L’obligation d’aller voter restera d’actualité

aujourd'hui Par Paperjam.lu
Elections isoloir
L’enquête commanditée par les membres de la Commission des institutions devra analyser en détail les comportements lors des communales 2017 et législatives 2018.
(Photo: Licence C.C.)

Face à la hausse du nombre d’électeurs qui ne se sont pas rendus dans l’isoloir, les membres de la Commission des institutions ont validé la mise en place d’une étude détaillée du phénomène. Tout en réaffirmant le devoir électoral des citoyens inscrits.

Sur les 285.319 électeurs officiellement inscrits sur les listes électorales pour les dernières élections communales, quelque 36.400 d’entre eux ont déserté l’isoloir, selon les chiffres officiels du ministère de l’Intérieur. Soit un peu moins de 8% du corps électoral. Un abstentionnisme sans surprise plus élevé que lors des dernières législatives, mais qui a tout de même poussé les membres de la Commission des institutions à s’interroger, mercredi, sur ce phénomène.

Si tous les groupes et sensibilités se sont dits favorables au maintien de l’obligation de vote pour les électeurs inscrits, ils se sont accordés sur la nécessité de bénéficier de chiffres précis. Raison pour laquelle une étude détaillée sur les résultats des dernières communales, mais aussi des prochaines législatives, sera menée. En fonction des conclusions, les députés «pourraient examiner le système des sanctions en place» – jugé comme étant «(trop) lourd» -, «afin de rendre les sanctions plus facilement applicables», selon le communiqué de la Chambre.

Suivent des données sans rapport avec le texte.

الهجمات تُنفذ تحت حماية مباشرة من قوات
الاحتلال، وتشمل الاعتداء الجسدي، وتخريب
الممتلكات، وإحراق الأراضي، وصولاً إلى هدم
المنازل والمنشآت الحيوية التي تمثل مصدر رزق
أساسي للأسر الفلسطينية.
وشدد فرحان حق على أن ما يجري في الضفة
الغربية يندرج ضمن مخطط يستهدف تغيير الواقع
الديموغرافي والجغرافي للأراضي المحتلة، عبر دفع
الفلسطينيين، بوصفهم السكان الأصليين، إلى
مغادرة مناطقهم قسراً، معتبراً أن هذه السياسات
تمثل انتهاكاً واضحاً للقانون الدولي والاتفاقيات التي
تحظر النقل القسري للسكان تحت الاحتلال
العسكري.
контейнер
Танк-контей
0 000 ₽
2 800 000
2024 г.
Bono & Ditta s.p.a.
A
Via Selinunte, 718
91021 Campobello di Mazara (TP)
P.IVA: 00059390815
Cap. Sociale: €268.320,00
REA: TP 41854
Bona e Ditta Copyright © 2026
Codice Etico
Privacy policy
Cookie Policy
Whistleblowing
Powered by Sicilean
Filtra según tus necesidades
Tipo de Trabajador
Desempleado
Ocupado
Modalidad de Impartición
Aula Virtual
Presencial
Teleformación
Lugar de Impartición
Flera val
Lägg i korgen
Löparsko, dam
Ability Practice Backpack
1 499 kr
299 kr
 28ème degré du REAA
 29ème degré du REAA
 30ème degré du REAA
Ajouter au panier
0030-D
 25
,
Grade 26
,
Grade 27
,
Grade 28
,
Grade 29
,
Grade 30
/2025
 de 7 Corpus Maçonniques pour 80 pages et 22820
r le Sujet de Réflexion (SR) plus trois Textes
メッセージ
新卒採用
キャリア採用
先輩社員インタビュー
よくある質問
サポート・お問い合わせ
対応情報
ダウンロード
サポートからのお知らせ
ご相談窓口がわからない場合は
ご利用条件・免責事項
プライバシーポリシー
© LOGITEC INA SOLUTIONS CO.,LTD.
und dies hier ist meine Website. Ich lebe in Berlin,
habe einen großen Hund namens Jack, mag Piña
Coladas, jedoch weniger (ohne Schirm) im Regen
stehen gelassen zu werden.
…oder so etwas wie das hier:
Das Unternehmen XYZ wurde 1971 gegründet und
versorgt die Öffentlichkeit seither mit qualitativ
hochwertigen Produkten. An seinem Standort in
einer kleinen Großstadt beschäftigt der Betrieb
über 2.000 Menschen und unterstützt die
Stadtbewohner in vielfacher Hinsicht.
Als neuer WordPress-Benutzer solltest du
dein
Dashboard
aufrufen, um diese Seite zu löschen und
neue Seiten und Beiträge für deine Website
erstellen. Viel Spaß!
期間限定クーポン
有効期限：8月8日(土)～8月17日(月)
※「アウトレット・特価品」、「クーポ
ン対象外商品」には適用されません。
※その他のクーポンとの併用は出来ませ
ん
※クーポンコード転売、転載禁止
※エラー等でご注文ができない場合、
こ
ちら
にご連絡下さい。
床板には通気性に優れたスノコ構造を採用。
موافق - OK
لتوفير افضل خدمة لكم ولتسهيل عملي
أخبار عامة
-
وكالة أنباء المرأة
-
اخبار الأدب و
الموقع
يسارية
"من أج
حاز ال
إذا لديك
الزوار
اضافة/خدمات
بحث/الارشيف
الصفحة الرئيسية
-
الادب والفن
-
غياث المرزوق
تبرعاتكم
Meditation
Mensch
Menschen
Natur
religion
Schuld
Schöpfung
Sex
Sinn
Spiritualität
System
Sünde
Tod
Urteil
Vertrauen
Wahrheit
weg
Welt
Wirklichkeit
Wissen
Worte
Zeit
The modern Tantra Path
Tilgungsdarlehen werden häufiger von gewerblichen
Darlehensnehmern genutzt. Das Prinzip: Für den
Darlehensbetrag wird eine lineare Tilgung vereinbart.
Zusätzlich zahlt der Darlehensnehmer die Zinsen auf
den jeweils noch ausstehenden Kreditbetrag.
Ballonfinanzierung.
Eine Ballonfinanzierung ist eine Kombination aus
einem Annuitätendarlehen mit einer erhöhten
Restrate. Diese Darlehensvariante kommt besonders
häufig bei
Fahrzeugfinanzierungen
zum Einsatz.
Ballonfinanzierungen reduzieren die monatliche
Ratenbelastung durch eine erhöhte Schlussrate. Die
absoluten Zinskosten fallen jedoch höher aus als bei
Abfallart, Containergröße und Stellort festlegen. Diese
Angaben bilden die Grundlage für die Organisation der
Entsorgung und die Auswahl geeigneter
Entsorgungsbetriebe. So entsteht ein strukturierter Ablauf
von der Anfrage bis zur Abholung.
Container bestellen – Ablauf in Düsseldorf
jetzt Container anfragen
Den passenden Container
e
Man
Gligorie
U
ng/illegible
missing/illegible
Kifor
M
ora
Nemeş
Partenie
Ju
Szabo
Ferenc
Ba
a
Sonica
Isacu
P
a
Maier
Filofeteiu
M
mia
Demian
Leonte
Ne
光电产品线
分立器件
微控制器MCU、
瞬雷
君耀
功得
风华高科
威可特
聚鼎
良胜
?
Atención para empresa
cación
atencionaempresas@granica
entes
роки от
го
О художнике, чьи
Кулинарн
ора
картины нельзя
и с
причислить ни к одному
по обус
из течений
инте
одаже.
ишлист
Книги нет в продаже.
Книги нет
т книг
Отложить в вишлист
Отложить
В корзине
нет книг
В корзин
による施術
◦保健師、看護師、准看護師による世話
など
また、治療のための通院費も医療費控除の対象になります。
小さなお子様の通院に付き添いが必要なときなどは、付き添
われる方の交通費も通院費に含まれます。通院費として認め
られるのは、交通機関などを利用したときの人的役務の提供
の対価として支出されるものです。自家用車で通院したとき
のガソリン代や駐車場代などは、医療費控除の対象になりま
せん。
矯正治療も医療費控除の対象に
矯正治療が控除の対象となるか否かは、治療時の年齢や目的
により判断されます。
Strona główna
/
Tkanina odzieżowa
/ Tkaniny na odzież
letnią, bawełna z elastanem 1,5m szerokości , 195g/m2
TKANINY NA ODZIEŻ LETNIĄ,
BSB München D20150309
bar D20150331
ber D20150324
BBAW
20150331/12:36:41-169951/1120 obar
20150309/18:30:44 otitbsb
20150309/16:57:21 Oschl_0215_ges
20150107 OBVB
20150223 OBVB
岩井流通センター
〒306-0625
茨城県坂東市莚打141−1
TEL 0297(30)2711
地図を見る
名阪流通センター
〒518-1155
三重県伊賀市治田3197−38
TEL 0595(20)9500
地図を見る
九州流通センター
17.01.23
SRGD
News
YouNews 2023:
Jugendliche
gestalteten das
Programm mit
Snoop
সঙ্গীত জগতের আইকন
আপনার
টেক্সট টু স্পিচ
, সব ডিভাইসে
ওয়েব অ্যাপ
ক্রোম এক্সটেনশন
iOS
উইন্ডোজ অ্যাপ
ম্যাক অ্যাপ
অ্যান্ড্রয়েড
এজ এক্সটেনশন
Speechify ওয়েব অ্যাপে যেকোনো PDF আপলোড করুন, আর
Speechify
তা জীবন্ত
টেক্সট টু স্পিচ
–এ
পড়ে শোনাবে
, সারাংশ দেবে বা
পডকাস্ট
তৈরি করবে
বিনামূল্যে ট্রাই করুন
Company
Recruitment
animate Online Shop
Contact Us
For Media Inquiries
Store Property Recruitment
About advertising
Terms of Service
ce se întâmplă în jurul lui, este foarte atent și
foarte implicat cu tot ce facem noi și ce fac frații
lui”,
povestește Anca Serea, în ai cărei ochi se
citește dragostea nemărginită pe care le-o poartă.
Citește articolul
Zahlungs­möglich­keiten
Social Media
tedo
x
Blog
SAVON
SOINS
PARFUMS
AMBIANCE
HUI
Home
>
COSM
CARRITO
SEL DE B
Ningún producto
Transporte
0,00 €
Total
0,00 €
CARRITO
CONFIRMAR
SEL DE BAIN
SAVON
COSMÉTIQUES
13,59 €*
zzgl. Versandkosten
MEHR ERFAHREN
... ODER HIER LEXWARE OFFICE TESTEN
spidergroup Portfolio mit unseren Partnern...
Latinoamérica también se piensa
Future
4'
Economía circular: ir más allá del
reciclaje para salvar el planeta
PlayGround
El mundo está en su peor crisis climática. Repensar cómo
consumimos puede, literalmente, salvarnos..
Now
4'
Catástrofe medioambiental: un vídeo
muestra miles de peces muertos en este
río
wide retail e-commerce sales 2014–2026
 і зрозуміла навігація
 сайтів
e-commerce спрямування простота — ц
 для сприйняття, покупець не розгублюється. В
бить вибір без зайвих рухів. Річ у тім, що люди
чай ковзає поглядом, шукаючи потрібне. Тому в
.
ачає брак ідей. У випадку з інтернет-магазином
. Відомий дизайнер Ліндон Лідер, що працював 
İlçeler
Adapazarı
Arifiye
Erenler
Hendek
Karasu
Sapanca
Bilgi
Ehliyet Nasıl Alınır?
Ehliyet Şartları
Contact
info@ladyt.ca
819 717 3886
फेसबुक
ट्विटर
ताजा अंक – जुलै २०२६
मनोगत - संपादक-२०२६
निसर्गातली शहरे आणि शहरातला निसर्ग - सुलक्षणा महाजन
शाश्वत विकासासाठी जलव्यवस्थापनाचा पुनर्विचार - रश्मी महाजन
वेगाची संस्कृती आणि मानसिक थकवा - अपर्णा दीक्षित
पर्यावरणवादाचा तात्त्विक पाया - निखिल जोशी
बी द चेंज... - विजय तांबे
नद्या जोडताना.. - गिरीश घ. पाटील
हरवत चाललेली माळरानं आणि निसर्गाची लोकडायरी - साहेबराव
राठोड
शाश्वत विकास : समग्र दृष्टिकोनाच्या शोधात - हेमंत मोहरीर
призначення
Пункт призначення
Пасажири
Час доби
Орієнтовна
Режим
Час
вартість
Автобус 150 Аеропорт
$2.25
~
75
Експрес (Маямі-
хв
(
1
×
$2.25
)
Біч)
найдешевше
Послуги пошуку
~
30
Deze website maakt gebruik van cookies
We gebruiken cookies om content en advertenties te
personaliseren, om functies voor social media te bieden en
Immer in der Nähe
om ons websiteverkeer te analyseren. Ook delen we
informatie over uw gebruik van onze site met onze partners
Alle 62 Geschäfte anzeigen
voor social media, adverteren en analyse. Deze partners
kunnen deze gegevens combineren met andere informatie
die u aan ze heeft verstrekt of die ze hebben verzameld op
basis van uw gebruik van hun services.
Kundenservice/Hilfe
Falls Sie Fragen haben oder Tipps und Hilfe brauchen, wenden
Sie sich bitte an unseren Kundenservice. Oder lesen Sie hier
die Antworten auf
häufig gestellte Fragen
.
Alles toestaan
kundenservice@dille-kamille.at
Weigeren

Jusqu’à 1.000 euros d’amende pour les récidivistes

Les articles 89 et 90 de la loi électorale prévoient que le procureur d’État dresse un relevé, commune par commune, des électeurs inscrits non excusés «dans le mois de la proclamation du résultat du scrutin». Une disposition appliquée pour la dernière fois en 1964. Depuis, ce relevé n’est plus effectué, ce qui rend l’analyse de l’abstention non justifiée compliquée.

Une première abstention non justifiée est théoriquement suivie d’une amende «de 100 à 250 euros», la récidive «dans les cinq ans» fait monter la contravention «de 500 à 1.000 euros». Sont excusés en revanche les électeurs qui auront «fait connaître au juge de paix leurs motifs, avec les justifications nécessaires» et les électeurs de plus de 75 ans. Selon les dernières estimations disponibles, ces derniers sont quelque 45.000 dans le pays.